┌────────

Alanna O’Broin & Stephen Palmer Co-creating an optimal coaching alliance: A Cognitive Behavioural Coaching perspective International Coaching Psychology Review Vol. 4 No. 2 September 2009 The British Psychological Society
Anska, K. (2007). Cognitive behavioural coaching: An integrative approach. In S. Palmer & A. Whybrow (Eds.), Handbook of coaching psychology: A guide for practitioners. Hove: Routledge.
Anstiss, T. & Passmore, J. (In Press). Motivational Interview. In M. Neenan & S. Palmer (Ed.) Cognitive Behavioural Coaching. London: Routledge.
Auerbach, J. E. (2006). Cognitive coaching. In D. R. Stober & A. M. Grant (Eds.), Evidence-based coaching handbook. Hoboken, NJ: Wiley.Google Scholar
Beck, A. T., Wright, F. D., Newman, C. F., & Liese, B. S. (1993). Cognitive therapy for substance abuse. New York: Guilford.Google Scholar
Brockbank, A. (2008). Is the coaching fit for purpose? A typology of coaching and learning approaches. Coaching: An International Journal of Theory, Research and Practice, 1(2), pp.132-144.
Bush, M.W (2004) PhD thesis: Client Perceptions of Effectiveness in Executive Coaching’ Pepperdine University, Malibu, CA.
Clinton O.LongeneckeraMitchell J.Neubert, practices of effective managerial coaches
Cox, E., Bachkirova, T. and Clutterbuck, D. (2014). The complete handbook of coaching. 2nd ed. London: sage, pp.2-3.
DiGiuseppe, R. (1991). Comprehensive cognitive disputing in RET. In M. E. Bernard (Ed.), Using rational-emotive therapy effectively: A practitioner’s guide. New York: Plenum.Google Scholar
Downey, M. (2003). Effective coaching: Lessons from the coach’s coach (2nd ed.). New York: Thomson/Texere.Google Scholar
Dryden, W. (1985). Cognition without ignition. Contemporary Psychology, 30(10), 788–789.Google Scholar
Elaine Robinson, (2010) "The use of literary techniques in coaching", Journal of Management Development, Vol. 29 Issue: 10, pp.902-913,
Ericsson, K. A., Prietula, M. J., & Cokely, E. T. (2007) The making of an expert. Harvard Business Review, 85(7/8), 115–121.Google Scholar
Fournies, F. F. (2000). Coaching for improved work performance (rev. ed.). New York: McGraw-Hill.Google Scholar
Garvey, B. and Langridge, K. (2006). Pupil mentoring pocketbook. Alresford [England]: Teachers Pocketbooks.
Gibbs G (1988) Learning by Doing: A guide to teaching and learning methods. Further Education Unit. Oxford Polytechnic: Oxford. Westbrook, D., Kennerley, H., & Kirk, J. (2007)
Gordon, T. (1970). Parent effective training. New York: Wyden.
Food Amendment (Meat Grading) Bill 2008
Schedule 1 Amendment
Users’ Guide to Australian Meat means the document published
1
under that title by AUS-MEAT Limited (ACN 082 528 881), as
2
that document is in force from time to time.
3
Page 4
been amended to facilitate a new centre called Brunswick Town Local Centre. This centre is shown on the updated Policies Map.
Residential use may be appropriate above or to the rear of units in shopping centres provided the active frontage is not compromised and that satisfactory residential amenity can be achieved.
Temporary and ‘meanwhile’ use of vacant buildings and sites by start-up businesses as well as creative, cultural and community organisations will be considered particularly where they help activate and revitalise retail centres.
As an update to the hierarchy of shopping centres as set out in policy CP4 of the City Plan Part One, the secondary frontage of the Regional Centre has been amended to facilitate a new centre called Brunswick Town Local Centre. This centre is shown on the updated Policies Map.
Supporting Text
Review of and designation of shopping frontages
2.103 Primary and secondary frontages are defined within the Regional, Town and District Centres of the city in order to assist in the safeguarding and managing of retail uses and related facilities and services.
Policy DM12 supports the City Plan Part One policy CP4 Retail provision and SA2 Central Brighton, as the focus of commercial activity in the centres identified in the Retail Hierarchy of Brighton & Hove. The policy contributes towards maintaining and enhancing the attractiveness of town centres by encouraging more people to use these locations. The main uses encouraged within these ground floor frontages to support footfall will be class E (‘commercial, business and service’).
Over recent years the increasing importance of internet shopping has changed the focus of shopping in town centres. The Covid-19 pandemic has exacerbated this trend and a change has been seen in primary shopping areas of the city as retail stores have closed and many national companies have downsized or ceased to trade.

└────────

WHAT IS BEING ASKED — How many lines in the data above contain the word "policy"? Reply with only that figure.

SOLUTION TO THE EXERCISE — 2